DATA FOR THE TASK START
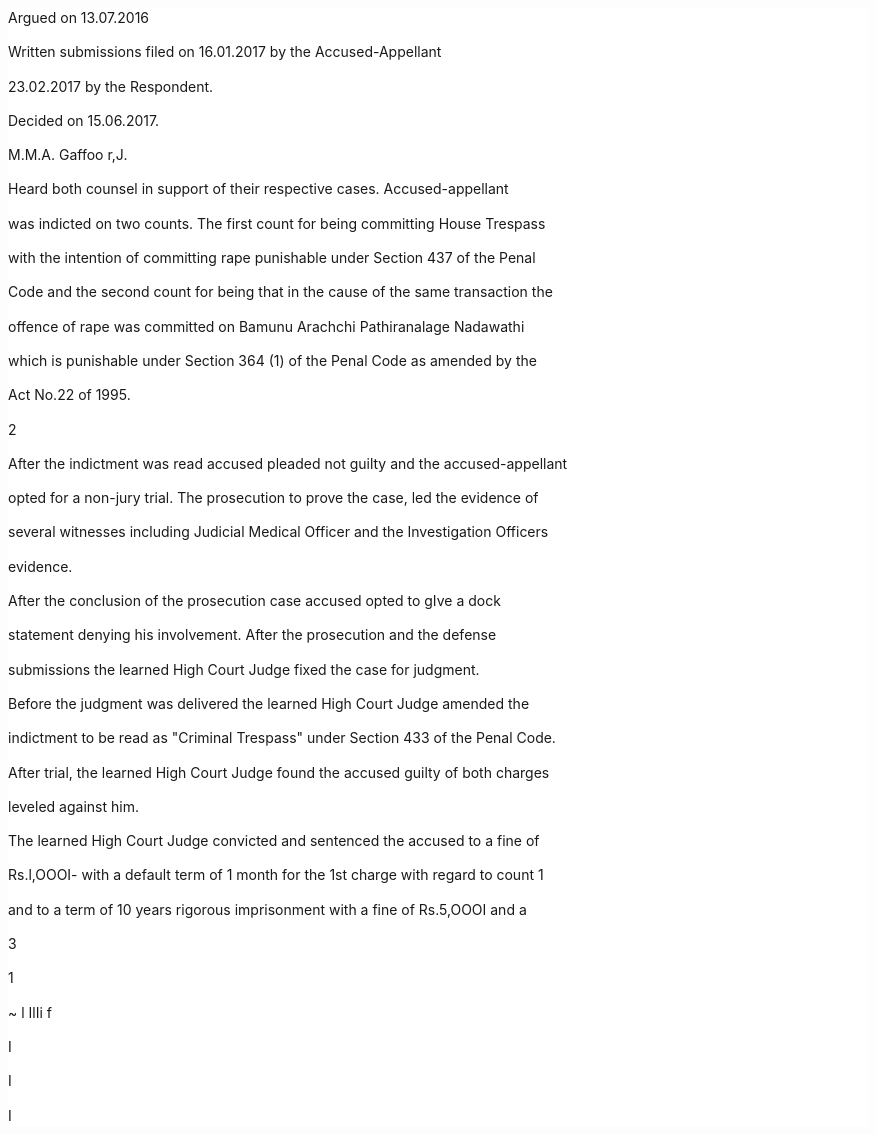Argued on 13.07.2016

Written submissions filed on 16.01.2017 by the Accused-Appellant

23.02.2017 by the Respondent.

Decided on 15.06.2017.

M.M.A. Gaffoo r,J.

Heard both counsel in support of their respective cases. Accused-appellant

was indicted on two counts. The first count for being committing House Trespass

with the intention of committing rape punishable under Section 437 of the Penal

Code and the second count for being that in the cause of the same transaction the

offence of rape was committed on Bamunu Arachchi Pathiranalage Nadawathi

which is punishable under Section 364 (1) of the Penal Code as amended by the

Act No.22 of 1995.

2

After the indictment was read accused pleaded not guilty and the accused-appellant

opted for a non-jury trial. The prosecution to prove the case, led the evidence of

several witnesses including Judicial Medical Officer and the Investigation Officers

evidence.

After the conclusion of the prosecution case accused opted to gIve a dock

statement denying his involvement. After the prosecution and the defense

submissions the learned High Court Judge fixed the case for judgment.

Before the judgment was delivered the learned High Court Judge amended the

indictment to be read as "Criminal Trespass" under Section 433 of the Penal Code.

After trial, the learned High Court Judge found the accused guilty of both charges

leveled against him.

The learned High Court Judge convicted and sentenced the accused to a fine of

Rs.l,OOOI- with a default term of 1 month for the 1st charge with regard to count 1

and to a term of 10 years rigorous imprisonment with a fine of Rs.5,OOOI and a

3

1

~ l IlIi f

I

I

I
DATA FOR THE TASK END
TO DO: Would you repeat the entries exactly, keeping the images out?

WRITTEN REPLY:
Argued on 13.07.2016

Written submissions filed on 16.01.2017 by the Accused-Appellant

23.02.2017 by the Respondent.

Decided on 15.06.2017.

M.M.A. Gaffoo r,J.

Heard both counsel in support of their respective cases. Accused-appellant

was indicted on two counts. The first count for being committing House Trespass

with the intention of committing rape punishable under Section 437 of the Penal

Code and the second count for being that in the cause of the same transaction the

offence of rape was committed on Bamunu Arachchi Pathiranalage Nadawathi

which is punishable under Section 364 (1) of the Penal Code as amended by the

Act No.22 of 1995.

2

After the indictment was read accused pleaded not guilty and the accused-appellant

opted for a non-jury trial. The prosecution to prove the case, led the evidence of

several witnesses including Judicial Medical Officer and the Investigation Officers

evidence.

After the conclusion of the prosecution case accused opted to gIve a dock

statement denying his involvement. After the prosecution and the defense

submissions the learned High Court Judge fixed the case for judgment.

Before the judgment was delivered the learned High Court Judge amended the

indictment to be read as "Criminal Trespass" under Section 433 of the Penal Code.

After trial, the learned High Court Judge found the accused guilty of both charges

leveled against him.

The learned High Court Judge convicted and sentenced the accused to a fine of

Rs.l,OOOI- with a default term of 1 month for the 1st charge with regard to count 1

and to a term of 10 years rigorous imprisonment with a fine of Rs.5,OOOI and a

3

1

~ l IlIi f

I

I

I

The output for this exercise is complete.